Dr Pachauri called for faster development of high-speed, city centre-to-city centre trains and other more energy efficient means of doing face-to-face business. “We need to find alternatives to travelling by aircraft and I greatly commend WWF’s campaign to substitute one in five business trips by air to video conferencing,” he told the audience.
 
“As we move towards a climate change agreement in Copenhagen next year, I have to say that civil aviation – which isn’t covered by the Kyoto Protocol – is still being neglected in the negotiations so far and ought to be targeted. That agreement must have very clear provisions for covering aviation emissions.
 
“There is now growing evidence that the impacts of climate change are going to be far more serious than we ever anticipated. Every piece of new evidence, every piece of new scientific research that is coming in shows a worsening of the scenario.”
 
Dr Pachauri’s support for video conferencing was echoed by another Nobel Peace Prize Laureate, Archbishop Emeritus Desmond Tutu, who also spoke via a video link to a London conference earlier this week. According to a Reuters report, he said that businessmen who take flights rather than use video conferencing are adding to global warming that is condemning millions of the world’s poorest people to death.
 
Developed countries had caused global warming and must therefore take the lead in slashing emissions of climate changing carbon gases, he maintained. “It is the countries which are the least responsible for causing climate change that are paying the heaviest price.
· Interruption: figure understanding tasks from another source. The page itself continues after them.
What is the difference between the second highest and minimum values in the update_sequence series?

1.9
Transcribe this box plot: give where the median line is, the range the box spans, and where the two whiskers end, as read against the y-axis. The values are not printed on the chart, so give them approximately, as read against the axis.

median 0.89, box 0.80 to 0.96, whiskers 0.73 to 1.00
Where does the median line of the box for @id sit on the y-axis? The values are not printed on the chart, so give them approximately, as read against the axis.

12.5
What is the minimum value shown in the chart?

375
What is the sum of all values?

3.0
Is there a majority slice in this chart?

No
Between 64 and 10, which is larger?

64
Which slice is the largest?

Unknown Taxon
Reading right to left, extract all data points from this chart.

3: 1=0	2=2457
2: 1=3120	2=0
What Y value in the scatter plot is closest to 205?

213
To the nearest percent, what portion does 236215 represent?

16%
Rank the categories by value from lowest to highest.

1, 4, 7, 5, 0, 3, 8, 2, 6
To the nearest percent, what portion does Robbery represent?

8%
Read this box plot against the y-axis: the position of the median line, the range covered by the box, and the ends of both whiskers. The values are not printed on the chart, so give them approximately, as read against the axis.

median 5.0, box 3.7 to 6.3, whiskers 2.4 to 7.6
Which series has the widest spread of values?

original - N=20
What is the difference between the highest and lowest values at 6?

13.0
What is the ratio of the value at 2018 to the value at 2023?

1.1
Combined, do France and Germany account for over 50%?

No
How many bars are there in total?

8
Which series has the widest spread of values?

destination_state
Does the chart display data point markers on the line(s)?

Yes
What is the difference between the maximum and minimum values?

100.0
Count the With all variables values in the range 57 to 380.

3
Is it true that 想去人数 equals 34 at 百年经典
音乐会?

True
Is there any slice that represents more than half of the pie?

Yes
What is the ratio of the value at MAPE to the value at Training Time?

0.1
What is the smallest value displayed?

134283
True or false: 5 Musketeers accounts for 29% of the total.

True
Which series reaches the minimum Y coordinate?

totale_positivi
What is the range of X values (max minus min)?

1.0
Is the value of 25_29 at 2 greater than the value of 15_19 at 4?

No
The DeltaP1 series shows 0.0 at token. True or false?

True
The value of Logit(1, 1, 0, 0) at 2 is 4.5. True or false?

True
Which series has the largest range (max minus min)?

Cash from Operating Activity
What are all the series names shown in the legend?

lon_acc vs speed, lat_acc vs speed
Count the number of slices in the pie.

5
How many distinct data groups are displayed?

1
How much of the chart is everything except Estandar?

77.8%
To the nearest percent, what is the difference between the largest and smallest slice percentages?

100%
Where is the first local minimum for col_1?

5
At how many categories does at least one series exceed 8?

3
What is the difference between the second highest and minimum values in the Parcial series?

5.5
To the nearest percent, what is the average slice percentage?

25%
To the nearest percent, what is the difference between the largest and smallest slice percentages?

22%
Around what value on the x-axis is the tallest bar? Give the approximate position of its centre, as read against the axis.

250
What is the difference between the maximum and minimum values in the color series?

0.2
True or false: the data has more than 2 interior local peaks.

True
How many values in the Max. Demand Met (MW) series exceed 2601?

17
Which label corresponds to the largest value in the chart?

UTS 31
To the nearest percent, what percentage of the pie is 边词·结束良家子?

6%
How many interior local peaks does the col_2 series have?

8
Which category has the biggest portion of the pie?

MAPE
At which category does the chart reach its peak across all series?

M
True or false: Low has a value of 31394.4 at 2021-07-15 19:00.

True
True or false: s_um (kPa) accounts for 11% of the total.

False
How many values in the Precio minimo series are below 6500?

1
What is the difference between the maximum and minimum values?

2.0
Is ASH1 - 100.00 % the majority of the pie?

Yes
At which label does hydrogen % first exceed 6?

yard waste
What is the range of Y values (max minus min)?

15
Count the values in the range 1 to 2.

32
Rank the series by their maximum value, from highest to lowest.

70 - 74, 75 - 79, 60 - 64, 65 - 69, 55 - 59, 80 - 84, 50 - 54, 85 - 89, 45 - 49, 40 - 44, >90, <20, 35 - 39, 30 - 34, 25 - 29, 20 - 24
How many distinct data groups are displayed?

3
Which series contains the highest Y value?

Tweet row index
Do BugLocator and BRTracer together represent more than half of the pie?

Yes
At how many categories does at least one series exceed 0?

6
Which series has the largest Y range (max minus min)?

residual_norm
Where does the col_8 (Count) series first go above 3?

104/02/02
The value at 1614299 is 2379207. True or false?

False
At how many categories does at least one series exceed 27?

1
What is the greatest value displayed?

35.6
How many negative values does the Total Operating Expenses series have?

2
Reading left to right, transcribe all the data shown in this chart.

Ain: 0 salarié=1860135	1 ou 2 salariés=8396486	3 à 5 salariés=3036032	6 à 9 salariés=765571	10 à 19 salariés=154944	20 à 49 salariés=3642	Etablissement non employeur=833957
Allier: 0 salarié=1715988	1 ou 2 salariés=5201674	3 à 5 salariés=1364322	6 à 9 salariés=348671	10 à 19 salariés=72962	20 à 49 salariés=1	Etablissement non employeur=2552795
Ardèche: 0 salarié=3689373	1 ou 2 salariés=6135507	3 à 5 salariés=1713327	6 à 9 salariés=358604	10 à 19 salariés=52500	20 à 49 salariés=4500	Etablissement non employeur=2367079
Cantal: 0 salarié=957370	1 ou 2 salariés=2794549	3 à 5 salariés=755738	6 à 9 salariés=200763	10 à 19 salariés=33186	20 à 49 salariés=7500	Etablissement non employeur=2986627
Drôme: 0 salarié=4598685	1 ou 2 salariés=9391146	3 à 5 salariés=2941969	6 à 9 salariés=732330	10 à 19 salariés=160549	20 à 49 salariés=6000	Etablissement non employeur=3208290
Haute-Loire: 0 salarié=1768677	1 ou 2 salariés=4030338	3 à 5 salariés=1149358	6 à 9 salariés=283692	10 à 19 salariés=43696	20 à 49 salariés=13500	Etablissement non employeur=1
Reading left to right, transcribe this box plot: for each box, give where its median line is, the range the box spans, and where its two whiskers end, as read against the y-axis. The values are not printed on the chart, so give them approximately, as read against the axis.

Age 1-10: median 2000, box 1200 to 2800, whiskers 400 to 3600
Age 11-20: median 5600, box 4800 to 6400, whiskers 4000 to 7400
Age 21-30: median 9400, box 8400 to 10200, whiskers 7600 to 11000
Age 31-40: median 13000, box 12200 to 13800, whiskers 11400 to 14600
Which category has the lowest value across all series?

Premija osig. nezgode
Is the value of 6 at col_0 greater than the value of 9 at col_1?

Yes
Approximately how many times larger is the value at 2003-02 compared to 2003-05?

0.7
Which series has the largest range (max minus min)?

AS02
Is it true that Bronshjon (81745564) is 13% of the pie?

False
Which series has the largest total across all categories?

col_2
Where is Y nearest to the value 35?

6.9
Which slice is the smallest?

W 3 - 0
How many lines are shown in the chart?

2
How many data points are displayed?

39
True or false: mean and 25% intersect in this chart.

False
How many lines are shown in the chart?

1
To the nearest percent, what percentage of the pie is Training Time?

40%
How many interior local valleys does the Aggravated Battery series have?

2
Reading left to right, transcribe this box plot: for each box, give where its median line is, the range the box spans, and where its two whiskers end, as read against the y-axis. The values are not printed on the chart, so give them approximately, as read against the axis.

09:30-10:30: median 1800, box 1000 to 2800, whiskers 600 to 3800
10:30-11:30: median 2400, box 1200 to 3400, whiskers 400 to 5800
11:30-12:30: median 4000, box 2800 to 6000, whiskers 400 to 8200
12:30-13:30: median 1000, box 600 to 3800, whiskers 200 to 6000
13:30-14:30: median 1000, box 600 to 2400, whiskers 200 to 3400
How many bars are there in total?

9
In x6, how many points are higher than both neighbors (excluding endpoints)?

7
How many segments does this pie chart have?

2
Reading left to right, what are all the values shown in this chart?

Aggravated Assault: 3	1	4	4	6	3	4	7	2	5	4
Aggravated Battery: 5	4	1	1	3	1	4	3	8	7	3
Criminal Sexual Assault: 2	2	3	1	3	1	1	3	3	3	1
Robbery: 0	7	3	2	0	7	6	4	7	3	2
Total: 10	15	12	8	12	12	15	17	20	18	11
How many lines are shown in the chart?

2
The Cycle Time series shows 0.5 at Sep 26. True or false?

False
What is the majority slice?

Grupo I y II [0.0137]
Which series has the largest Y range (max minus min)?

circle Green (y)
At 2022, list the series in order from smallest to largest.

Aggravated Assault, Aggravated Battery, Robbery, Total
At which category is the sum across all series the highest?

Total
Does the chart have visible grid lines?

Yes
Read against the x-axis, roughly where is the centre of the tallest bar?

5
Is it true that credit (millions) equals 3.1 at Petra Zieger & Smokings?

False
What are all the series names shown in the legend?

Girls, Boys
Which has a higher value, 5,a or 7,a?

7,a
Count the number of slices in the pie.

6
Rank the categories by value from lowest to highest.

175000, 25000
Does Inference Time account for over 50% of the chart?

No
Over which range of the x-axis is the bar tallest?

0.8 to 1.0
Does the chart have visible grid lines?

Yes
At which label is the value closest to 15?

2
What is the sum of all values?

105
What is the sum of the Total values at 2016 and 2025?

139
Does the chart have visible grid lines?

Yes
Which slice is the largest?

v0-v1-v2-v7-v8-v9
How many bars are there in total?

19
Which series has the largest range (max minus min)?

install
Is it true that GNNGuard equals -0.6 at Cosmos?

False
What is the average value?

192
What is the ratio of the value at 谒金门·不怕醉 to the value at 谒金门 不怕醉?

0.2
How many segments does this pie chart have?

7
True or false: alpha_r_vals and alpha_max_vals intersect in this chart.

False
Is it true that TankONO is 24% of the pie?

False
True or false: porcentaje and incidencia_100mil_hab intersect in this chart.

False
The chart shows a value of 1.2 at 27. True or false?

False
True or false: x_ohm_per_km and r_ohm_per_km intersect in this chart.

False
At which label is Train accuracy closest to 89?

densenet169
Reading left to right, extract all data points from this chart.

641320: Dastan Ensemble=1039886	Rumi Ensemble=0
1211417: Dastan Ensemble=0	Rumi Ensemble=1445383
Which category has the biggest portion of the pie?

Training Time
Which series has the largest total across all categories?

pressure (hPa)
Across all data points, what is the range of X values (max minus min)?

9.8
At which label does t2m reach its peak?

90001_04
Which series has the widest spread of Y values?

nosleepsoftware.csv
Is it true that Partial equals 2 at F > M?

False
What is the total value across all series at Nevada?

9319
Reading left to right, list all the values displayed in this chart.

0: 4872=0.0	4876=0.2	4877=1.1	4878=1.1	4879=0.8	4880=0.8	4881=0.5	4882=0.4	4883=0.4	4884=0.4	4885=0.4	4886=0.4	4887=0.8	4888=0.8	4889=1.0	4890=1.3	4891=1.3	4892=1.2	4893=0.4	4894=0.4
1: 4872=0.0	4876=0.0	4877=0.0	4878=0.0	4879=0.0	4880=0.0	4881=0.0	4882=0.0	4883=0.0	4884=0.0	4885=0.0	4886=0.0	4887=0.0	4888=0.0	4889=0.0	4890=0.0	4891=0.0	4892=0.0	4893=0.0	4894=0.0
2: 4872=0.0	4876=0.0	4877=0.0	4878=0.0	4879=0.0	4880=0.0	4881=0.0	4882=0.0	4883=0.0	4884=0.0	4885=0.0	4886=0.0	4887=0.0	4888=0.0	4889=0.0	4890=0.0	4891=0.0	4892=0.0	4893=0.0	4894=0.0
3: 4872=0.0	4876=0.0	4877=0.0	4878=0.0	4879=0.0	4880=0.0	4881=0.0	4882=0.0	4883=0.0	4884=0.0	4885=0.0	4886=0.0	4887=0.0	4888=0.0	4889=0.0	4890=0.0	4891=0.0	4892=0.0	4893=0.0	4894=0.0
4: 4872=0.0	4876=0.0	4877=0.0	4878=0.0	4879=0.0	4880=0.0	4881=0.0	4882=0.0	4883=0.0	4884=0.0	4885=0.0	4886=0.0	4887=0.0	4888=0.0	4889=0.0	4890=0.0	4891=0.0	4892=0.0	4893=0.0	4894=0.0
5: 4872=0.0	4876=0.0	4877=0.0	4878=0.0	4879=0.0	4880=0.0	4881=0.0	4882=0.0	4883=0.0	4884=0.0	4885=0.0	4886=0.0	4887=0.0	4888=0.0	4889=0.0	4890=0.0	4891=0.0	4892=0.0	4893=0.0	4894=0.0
Do not fly in the face of the poor by allowing the emissions produced by endless and unnecessary business flights to keep growing.”
 
Lord Faulkner of Worcester, Chair of the All-party Parliamentary Sustainable Aviation Group, commented: “There’s no doubt that the latest video conferencing technology can play a significant role in controlling and reducing the carbon footprint of business travel. The central theme of the WWF-UK campaign is an entirely realistic way forward, environmentally and economically. So, too, is taking the train wherever possible.”
 
Jeff Gazzard of the Aviation Environment Federation, an environmental NGO, and an advisor to the Group, said: “The UK Government’s entire ‘predict and provide’ policy of unrestrained aviation growth is incompatible with our carbon reduction targets. And many businesses around the world are too busy flying towards a climate crisis at 500 miles per hour to even stop and think. But a calm and serious examination of the green and productivity benefits of cutting flights and using video conferencing instead is absolutely vital. We will be making sure companies get the message.”